■ **Data under study**:

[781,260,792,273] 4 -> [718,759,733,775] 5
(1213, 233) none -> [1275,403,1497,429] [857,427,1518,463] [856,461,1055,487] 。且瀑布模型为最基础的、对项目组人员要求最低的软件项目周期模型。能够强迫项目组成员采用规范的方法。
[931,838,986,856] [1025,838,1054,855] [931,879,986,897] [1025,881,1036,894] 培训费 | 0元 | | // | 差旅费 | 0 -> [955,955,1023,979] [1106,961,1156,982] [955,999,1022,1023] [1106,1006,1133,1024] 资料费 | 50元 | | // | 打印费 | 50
* * *
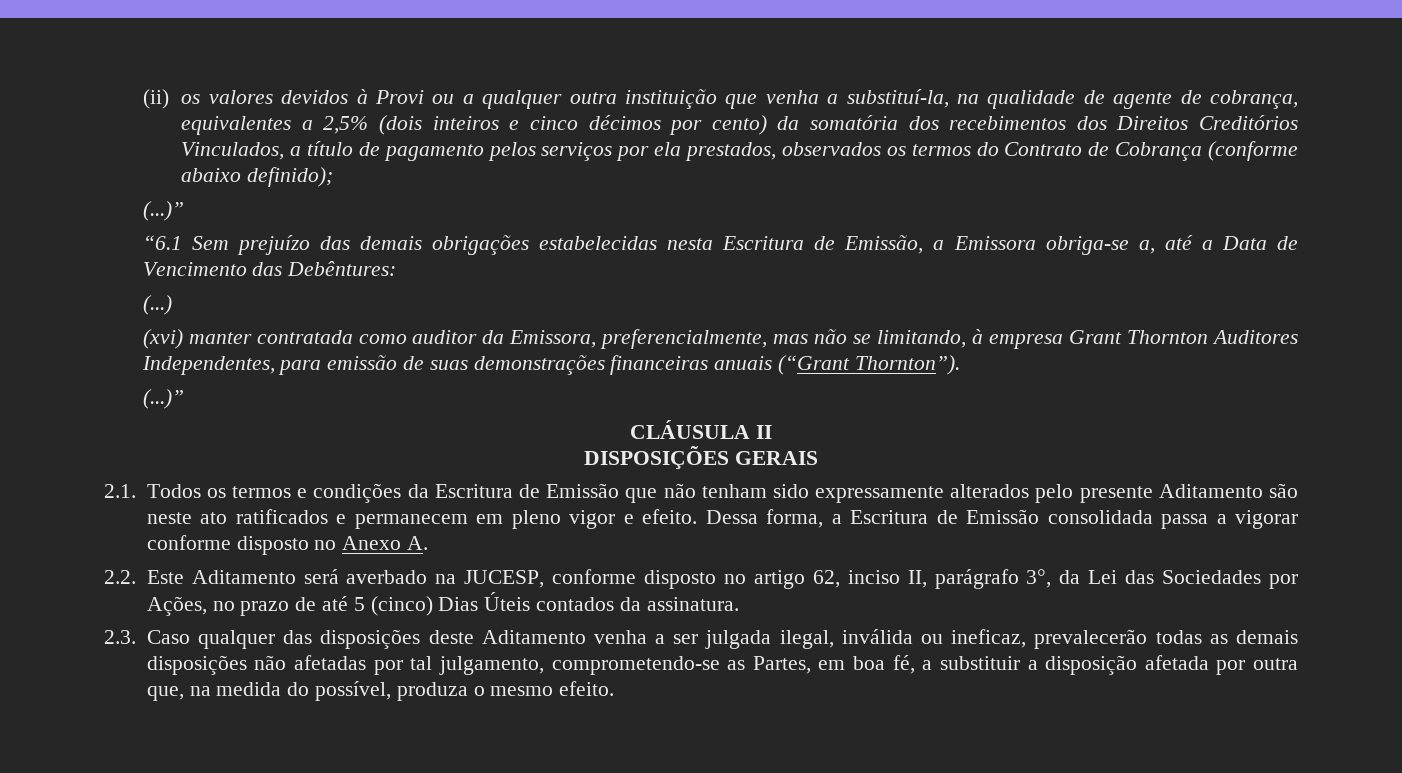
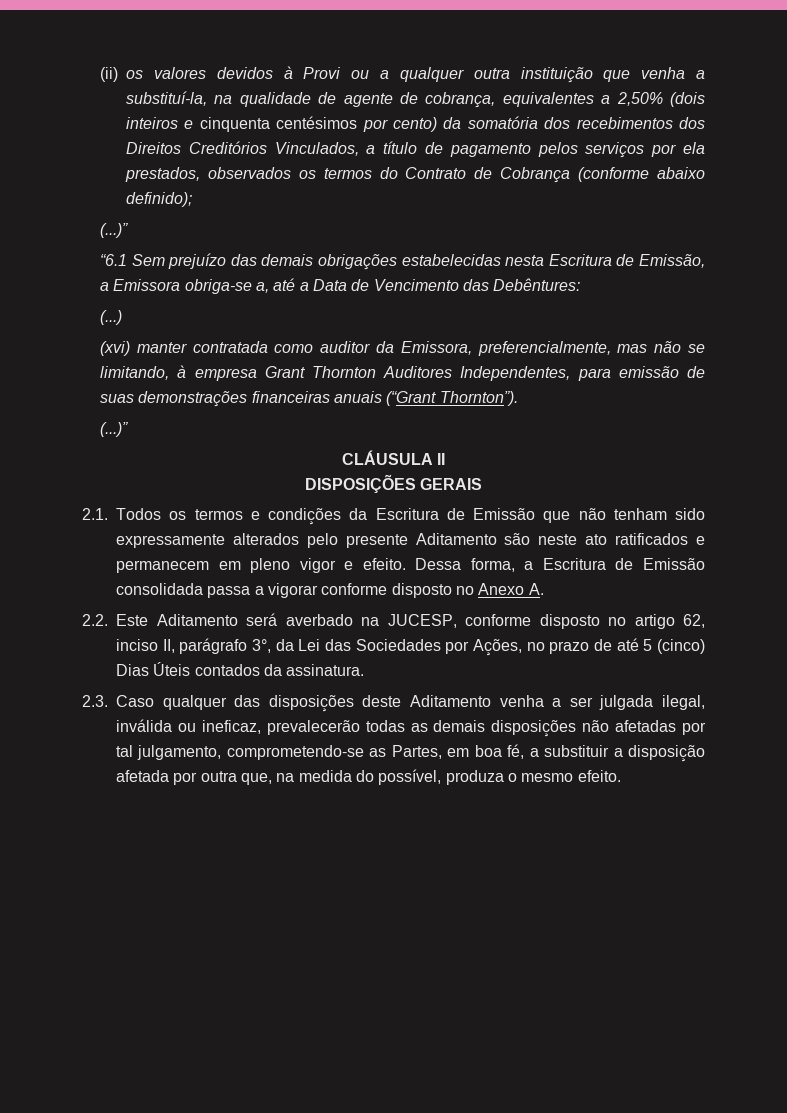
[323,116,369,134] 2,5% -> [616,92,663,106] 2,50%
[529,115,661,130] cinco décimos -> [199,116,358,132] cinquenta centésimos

■ **To do**: What you give back should be exactly the lines of the data above from the line with "[781,260,792,273] 4 -> [718,759,733,775] 5" through the line with "[931,838,986,856] [1025,838,1054,855] [931,879,986,897]", both of those included, and nothing more.

■ **Task answer**:
[781,260,792,273] 4 -> [718,759,733,775] 5
(1213, 233) none -> [1275,403,1497,429] [857,427,1518,463] [856,461,1055,487] 。且瀑布模型为最基础的、对项目组人员要求最低的软件项目周期模型。能够强迫项目组成员采用规范的方法。
[931,838,986,856] [1025,838,1054,855] [931,879,986,897] [1025,881,1036,894] 培训费 | 0元 | | // | 差旅费 | 0 -> [955,955,1023,979] [1106,961,1156,982] [955,999,1022,1023] [1106,1006,1133,1024] 资料费 | 50元 | | // | 打印费 | 50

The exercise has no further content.